THE TASK: Lay out the data from the line with "Rendered at 1654 by 931 pixels." to the line with "text_box level 3" as a two-column CSV with the headers input and output. Give one row per pair, with the text to be answered under input and its answer under output, each in a single quoted field with line breaks replaced by spaces.

━━━━━ GIVEN INFORMATION ━━━━━

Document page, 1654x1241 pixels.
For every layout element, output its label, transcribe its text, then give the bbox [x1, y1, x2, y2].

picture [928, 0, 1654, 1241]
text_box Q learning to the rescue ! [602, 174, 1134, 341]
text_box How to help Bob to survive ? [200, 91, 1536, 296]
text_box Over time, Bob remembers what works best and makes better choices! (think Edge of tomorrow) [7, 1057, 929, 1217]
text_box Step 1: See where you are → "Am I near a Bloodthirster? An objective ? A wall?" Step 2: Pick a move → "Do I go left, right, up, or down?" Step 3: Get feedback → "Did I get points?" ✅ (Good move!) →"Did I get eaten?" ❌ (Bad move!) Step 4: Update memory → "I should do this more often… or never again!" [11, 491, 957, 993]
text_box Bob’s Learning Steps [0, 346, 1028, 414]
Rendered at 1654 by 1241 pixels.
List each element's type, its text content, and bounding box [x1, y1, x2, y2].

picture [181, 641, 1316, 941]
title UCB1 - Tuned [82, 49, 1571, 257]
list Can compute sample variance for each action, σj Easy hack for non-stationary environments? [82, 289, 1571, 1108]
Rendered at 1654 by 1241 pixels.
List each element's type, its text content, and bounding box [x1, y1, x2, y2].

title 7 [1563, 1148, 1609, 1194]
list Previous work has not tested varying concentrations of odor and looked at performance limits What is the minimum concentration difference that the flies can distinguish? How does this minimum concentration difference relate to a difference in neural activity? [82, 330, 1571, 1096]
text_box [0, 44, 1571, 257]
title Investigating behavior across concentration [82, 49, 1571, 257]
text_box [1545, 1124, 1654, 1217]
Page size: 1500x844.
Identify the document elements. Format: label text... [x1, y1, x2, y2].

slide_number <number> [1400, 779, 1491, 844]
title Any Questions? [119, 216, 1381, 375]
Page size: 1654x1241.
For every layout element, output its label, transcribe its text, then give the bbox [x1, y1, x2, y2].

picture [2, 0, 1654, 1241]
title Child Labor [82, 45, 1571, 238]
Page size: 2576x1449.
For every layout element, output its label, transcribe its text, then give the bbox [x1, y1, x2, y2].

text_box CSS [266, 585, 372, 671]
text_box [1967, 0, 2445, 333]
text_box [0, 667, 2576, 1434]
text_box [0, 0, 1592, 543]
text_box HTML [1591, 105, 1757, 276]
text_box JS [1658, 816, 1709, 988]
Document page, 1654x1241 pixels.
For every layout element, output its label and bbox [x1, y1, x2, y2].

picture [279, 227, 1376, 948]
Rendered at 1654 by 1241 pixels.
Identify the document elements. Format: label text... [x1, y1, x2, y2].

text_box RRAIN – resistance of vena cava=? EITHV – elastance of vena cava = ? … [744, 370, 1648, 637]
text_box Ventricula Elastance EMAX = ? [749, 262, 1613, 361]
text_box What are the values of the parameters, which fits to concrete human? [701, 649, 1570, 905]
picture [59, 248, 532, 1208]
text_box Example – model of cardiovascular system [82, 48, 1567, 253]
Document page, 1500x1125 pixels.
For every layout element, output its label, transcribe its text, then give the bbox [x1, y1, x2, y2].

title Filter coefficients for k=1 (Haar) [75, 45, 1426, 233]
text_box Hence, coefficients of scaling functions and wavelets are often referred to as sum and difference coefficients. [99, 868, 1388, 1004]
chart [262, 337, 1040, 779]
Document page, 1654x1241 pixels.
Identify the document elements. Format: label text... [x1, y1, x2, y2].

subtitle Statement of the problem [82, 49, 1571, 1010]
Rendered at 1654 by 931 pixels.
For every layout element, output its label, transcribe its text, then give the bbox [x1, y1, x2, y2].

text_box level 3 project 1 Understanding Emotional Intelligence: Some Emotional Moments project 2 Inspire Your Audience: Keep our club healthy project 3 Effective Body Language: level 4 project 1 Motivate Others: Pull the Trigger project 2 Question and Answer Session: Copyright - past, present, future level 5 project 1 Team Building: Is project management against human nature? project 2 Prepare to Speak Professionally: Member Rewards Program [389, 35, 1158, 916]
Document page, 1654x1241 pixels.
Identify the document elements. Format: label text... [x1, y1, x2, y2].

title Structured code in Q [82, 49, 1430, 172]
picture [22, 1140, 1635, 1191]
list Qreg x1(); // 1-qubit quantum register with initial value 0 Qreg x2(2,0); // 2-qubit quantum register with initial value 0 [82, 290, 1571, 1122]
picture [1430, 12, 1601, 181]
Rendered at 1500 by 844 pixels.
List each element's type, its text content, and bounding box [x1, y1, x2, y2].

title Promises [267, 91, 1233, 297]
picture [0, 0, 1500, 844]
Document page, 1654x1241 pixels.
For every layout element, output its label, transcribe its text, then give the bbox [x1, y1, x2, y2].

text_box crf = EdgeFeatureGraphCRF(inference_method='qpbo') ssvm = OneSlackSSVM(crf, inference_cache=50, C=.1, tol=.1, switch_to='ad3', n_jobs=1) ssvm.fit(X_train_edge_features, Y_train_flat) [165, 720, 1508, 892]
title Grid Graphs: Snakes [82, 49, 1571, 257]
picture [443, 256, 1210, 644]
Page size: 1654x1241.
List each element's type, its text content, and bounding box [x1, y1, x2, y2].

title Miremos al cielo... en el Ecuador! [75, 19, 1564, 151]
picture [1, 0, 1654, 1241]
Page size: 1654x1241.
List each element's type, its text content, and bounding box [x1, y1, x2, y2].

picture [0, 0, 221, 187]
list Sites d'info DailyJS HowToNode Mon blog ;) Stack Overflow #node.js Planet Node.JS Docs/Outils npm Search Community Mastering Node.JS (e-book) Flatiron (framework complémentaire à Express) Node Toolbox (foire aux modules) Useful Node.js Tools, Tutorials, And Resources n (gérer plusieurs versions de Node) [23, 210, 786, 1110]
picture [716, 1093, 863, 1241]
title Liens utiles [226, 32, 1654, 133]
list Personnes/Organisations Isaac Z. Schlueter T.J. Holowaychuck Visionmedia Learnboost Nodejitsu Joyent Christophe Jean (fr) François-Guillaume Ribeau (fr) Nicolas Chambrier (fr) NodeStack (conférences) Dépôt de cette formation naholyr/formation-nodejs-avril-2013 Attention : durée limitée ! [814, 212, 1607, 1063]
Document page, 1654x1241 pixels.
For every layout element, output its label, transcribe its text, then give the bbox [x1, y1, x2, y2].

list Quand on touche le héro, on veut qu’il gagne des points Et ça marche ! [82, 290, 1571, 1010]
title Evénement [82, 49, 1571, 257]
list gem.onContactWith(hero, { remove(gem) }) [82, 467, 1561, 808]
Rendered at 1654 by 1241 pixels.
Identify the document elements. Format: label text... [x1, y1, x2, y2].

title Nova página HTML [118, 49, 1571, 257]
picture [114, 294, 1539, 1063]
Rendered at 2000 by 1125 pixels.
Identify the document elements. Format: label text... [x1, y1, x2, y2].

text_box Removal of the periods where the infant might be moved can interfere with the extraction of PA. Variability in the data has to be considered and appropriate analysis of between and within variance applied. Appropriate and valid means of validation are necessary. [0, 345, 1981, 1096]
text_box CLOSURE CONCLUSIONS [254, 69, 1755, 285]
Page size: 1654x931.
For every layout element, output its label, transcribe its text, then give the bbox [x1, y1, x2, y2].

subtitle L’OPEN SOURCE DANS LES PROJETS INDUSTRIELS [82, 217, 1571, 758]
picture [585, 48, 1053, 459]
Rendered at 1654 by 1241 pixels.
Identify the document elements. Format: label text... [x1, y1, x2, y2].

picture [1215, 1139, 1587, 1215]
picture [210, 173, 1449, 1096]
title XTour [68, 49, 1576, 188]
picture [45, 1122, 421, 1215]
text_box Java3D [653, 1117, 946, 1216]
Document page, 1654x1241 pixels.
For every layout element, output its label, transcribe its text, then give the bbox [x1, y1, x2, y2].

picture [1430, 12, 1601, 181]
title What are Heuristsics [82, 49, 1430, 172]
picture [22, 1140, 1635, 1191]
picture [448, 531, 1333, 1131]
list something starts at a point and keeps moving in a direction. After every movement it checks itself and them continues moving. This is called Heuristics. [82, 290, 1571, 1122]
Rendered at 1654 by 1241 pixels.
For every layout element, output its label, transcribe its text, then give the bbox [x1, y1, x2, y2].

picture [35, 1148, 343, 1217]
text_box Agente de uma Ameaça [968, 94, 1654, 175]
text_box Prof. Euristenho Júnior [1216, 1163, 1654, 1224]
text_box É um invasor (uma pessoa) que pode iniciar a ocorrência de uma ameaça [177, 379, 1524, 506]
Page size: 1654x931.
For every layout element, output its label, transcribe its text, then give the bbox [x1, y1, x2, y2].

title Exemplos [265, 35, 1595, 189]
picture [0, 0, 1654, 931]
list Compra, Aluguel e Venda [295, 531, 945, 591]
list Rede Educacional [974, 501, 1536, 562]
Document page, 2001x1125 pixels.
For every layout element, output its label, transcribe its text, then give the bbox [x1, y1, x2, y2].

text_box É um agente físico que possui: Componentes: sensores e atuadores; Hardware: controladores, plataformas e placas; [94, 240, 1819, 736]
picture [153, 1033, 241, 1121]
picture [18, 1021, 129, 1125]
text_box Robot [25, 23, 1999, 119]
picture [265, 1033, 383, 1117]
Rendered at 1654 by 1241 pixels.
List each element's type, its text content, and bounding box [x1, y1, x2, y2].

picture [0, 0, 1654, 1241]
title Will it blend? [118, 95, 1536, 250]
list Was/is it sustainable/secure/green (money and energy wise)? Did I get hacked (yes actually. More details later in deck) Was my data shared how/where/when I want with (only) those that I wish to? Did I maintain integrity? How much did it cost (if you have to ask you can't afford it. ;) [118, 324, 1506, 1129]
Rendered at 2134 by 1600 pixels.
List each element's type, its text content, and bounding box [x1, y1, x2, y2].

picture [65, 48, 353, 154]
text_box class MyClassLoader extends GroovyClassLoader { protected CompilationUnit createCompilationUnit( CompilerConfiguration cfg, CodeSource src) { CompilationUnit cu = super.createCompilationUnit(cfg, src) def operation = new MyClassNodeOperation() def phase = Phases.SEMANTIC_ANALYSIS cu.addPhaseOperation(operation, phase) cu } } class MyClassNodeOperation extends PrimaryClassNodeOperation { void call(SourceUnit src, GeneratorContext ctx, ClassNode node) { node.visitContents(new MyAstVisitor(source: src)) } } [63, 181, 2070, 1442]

━━━━━

FULL OUTPUT:
input,output
"Rendered at 1654 by 931 pixels. For every layout element, output its label, transcribe its text, then give the bbox [x1, y1, x2, y2].","text_box level 3 project 1 Understanding Emotional Intelligence: Some Emotional Moments project 2 Inspire Your Audience: Keep our club healthy project 3 Effective Body Language: level 4 project 1 Motivate Others: Pull the Trigger project 2 Question and Answer Session: Copyright - past, present, future level 5 project 1 Team Building: Is project management against human nature? project 2 Prepare to Speak Professionally: Member Rewards Program [389, 35, 1158, 916]"